Minges agreed that the pressure on health care providers is already so high that videotaping is likely to do very little to ease that strain, making it unlikely that the proposal will receive popular support. medical establishment
“It opens the door to more trials,” he said. “Malpractice insurance is already very high.”
Calhoun said that while it provides more oversight of health care professionals, it could also be protective if providers can argue that the footage shows they responded to a situation appropriately.
As for whether the medical establishment is able to regulate itself and hold health professionals accountable, Calhoun said there would need to be conversations about the potential consequences before a body camera program is rolled out.
It is not the only tool
Calhoun said he doesn’t intend his idea to equip healthcare professionals with body cameras to be “the ultimate solution” to the problems that contribute to medical racism, but he does believe it could have a significant impact and make a positive difference. .
Other medical experts agreed that any solution to medical racism should be multi-pronged.
“Doctors and nurses aren’t necessarily all the sources of racism, because it’s a social problem,” Minges said. “That can be part of the solution, but it will have to be multi-level.”
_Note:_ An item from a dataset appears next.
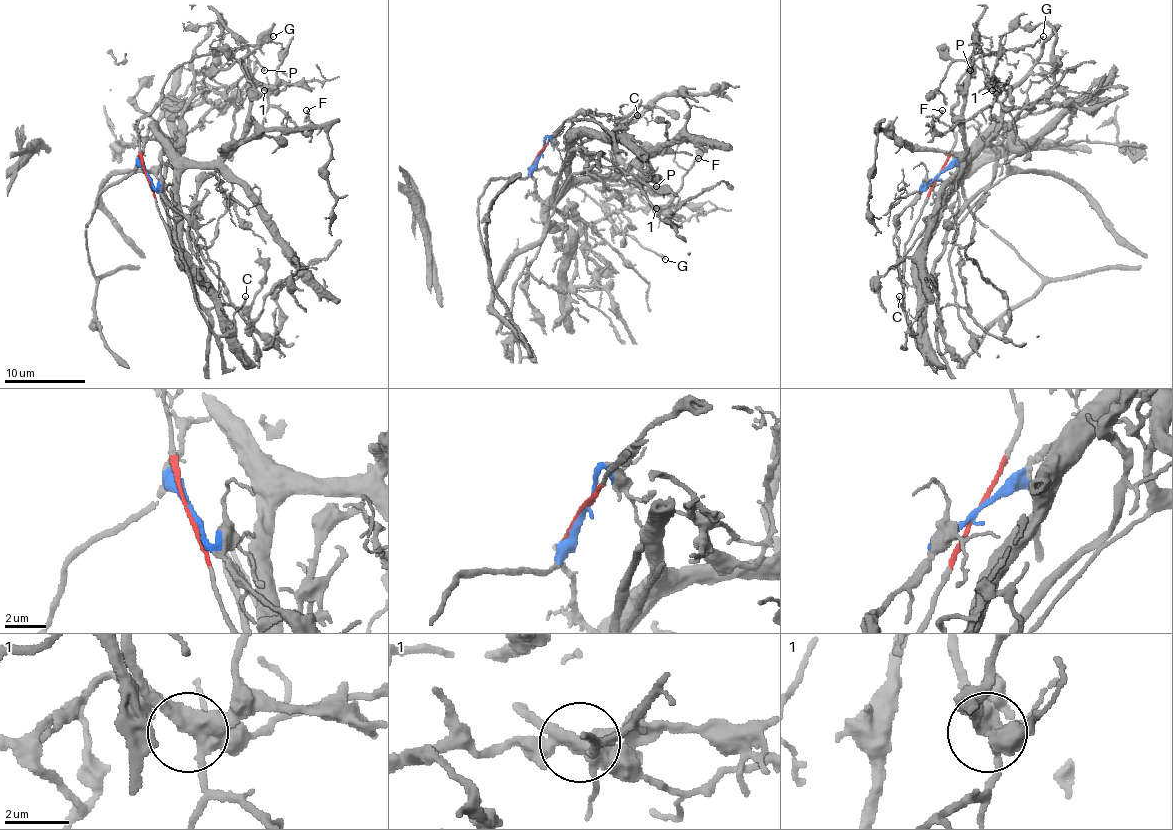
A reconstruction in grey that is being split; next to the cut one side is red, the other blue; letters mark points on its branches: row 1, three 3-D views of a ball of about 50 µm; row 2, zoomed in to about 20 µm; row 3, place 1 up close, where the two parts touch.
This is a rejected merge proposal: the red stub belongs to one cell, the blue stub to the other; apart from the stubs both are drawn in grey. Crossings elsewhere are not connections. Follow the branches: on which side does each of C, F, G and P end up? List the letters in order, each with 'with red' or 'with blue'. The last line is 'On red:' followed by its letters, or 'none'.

Konopasek said bias “comes in all kinds of subtle forms” and “the hardest part” is that medical professionals have to be in constant dialogue about various solutions.
“This is not something that is solved in one way,” Evans said. “These systemic problems are not going to be solved in a day or a month or a couple of years. They are many, many layers of many, many different things.”
Evans said he believes an effective way to address disparities is to narrow the gap between the “two worlds of private insurance and Medicaid.”
“I think it’s going to take a little bit of everything. I don’t know anything to solve the problem,” he said.